::: Source data

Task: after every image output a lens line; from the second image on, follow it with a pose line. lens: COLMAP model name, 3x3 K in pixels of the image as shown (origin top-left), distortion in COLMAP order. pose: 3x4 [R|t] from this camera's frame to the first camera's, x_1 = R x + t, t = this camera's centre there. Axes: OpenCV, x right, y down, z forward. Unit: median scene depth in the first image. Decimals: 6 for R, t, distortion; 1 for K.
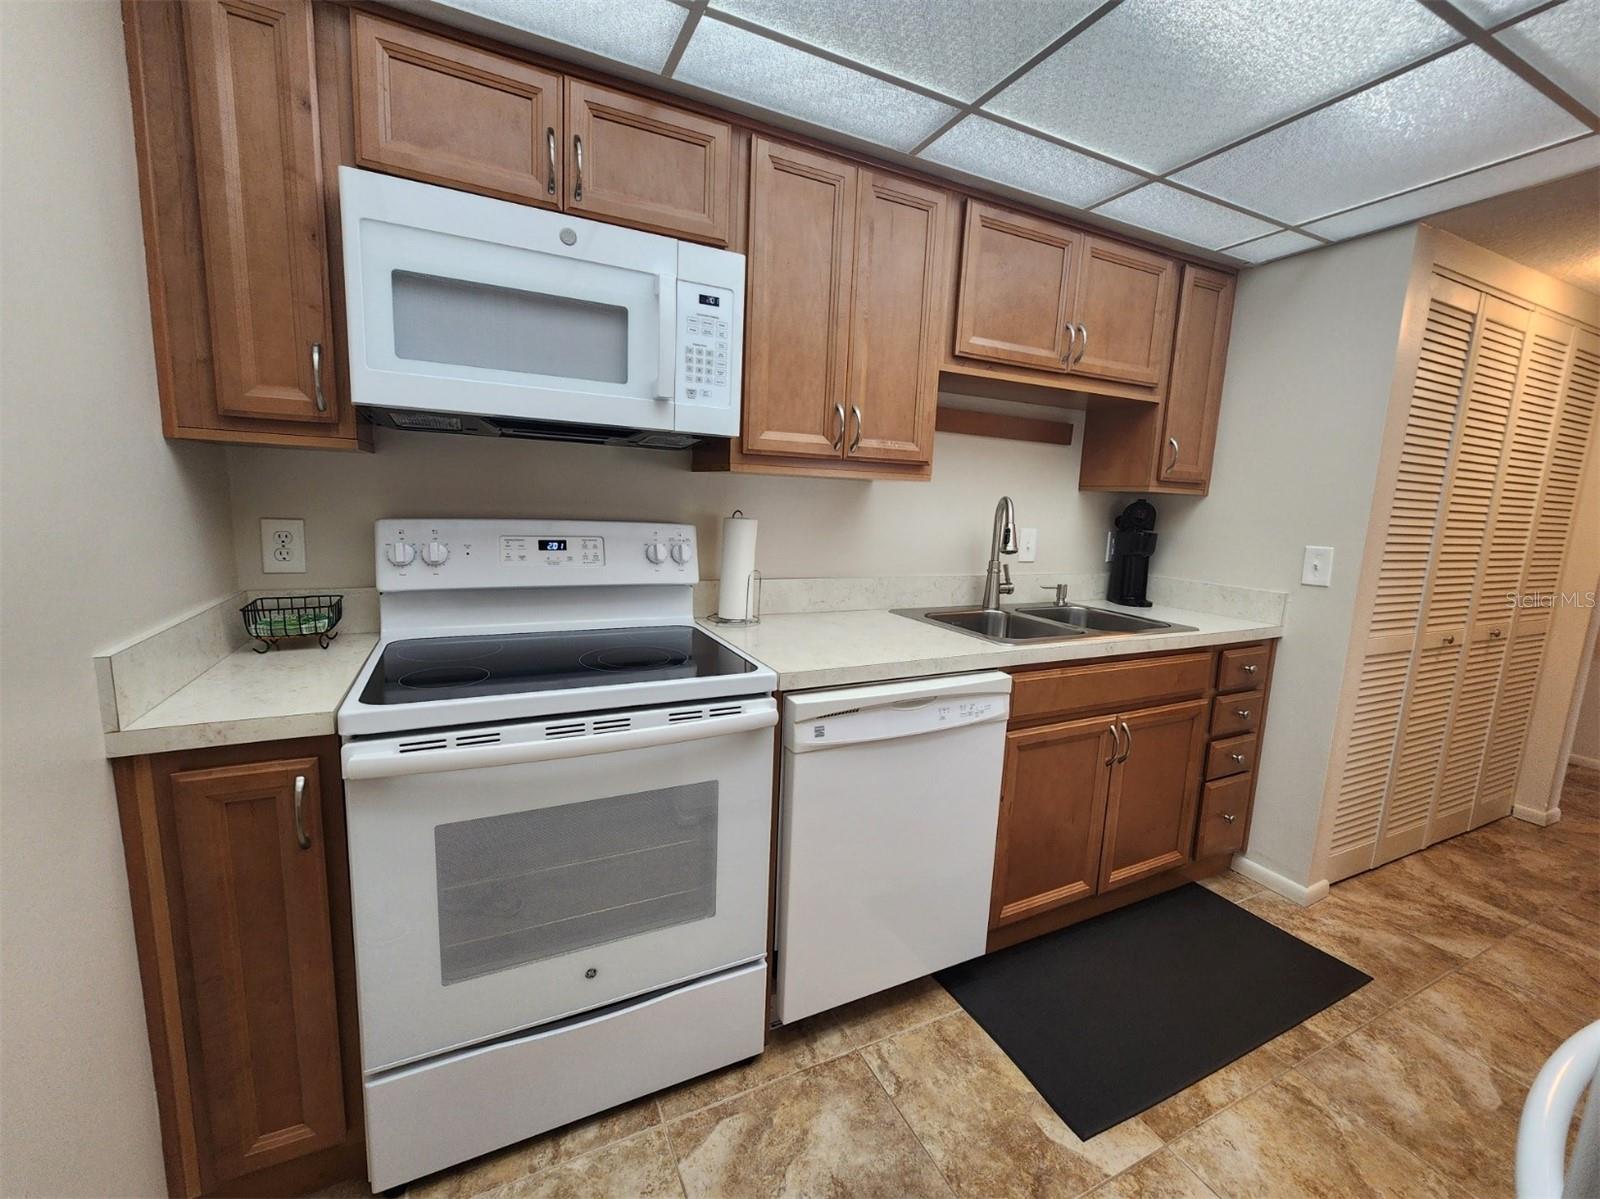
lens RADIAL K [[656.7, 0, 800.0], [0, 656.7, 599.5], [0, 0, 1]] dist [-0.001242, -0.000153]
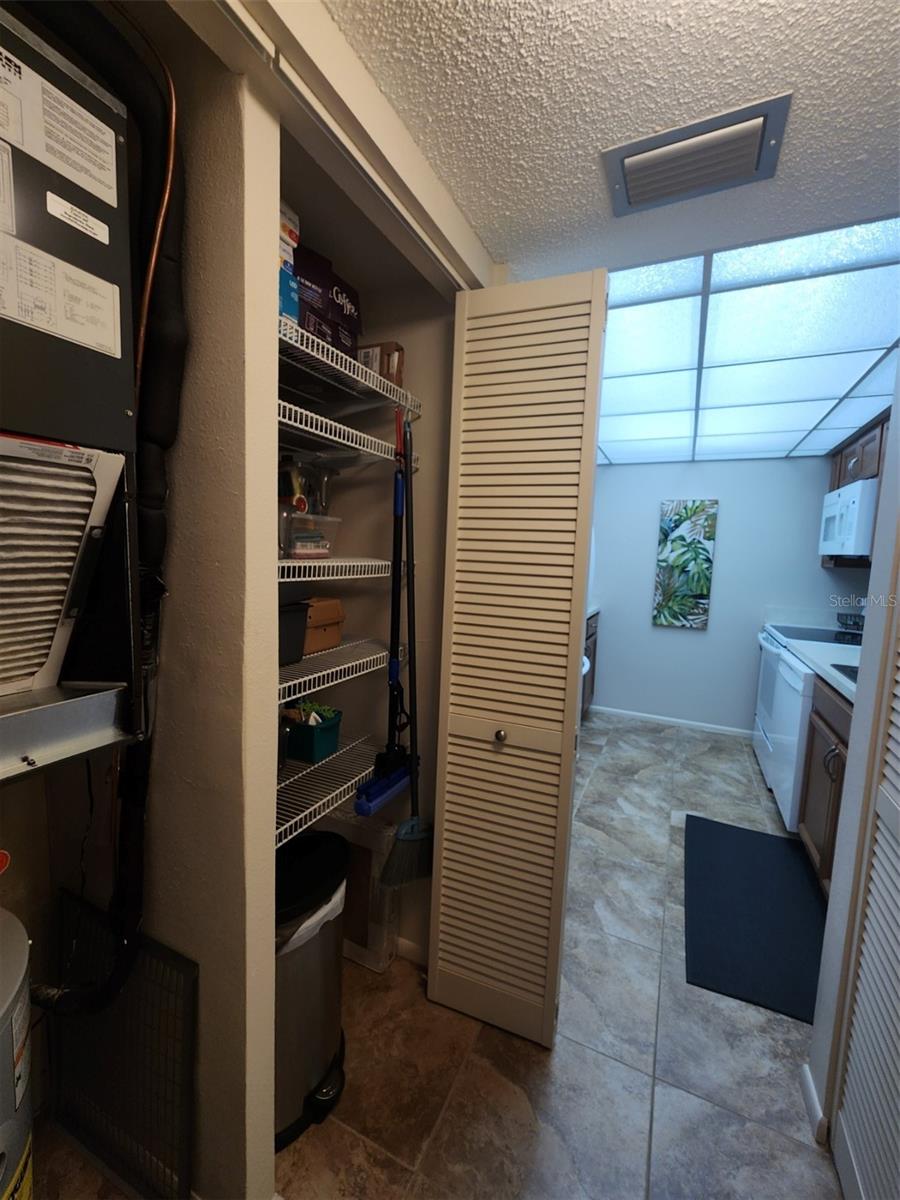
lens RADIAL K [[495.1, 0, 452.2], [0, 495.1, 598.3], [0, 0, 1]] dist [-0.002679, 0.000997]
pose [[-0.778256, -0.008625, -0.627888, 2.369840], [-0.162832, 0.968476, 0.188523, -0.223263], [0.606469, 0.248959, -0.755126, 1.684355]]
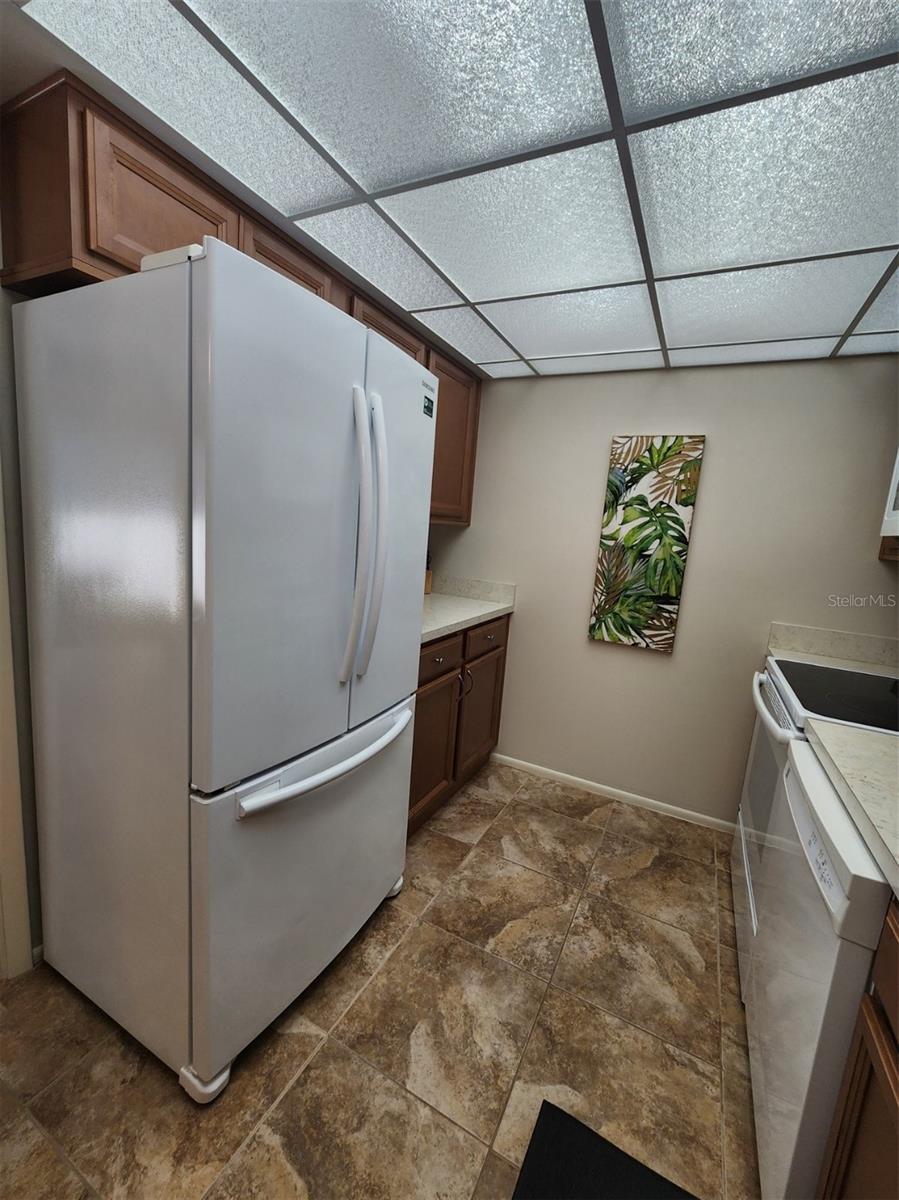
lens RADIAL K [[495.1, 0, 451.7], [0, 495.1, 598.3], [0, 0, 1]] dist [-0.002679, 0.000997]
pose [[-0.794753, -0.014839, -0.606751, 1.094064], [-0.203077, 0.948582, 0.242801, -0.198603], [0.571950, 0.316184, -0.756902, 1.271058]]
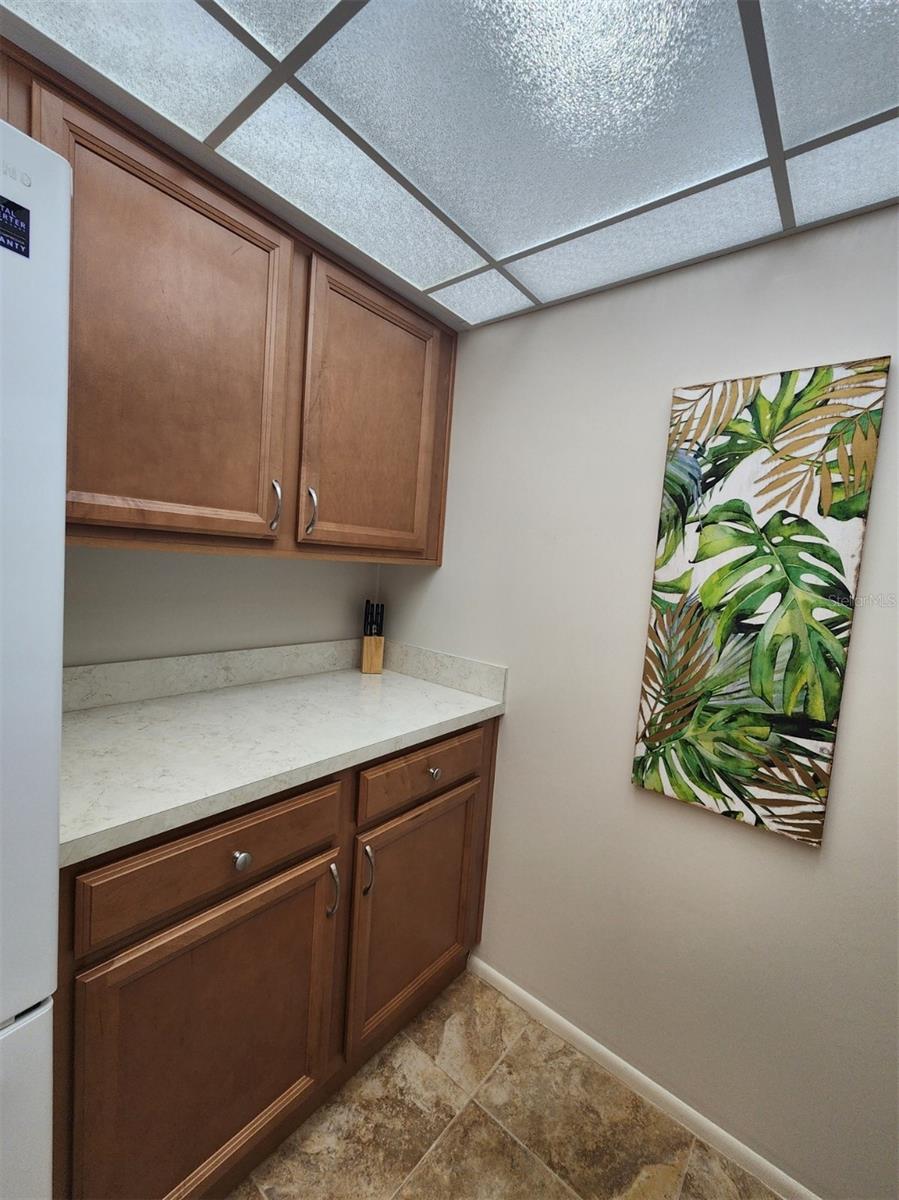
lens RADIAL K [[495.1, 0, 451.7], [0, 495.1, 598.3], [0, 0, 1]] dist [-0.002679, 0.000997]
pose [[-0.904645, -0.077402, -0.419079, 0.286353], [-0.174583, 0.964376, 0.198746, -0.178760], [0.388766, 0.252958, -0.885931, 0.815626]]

::::::

- Exercise directions
Omit the pictures, then set down all the remaining data exactly as given.

- Result for this exercise
Task: after every image output a lens line; from the second image on, follow it with a pose line. lens: COLMAP model name, 3x3 K in pixels of the image as shown (origin top-left), distortion in COLMAP order. pose: 3x4 [R|t] from this camera's frame to the first camera's, x_1 = R x + t, t = this camera's centre there. Axes: OpenCV, x right, y down, z forward. Unit: median scene depth in the first image. Decimals: 6 for R, t, distortion; 1 for K.
lens RADIAL K [[656.7, 0, 800.0], [0, 656.7, 599.5], [0, 0, 1]] dist [-0.001242, -0.000153]
lens RADIAL K [[495.1, 0, 452.2], [0, 495.1, 598.3], [0, 0, 1]] dist [-0.002679, 0.000997]
pose [[-0.778256, -0.008625, -0.627888, 2.369840], [-0.162832, 0.968476, 0.188523, -0.223263], [0.606469, 0.248959, -0.755126, 1.684355]]
lens RADIAL K [[495.1, 0, 451.7], [0, 495.1, 598.3], [0, 0, 1]] dist [-0.002679, 0.000997]
pose [[-0.794753, -0.014839, -0.606751, 1.094064], [-0.203077, 0.948582, 0.242801, -0.198603], [0.571950, 0.316184, -0.756902, 1.271058]]
lens RADIAL K [[495.1, 0, 451.7], [0, 495.1, 598.3], [0, 0, 1]] dist [-0.002679, 0.000997]
pose [[-0.904645, -0.077402, -0.419079, 0.286353], [-0.174583, 0.964376, 0.198746, -0.178760], [0.388766, 0.252958, -0.885931, 0.815626]]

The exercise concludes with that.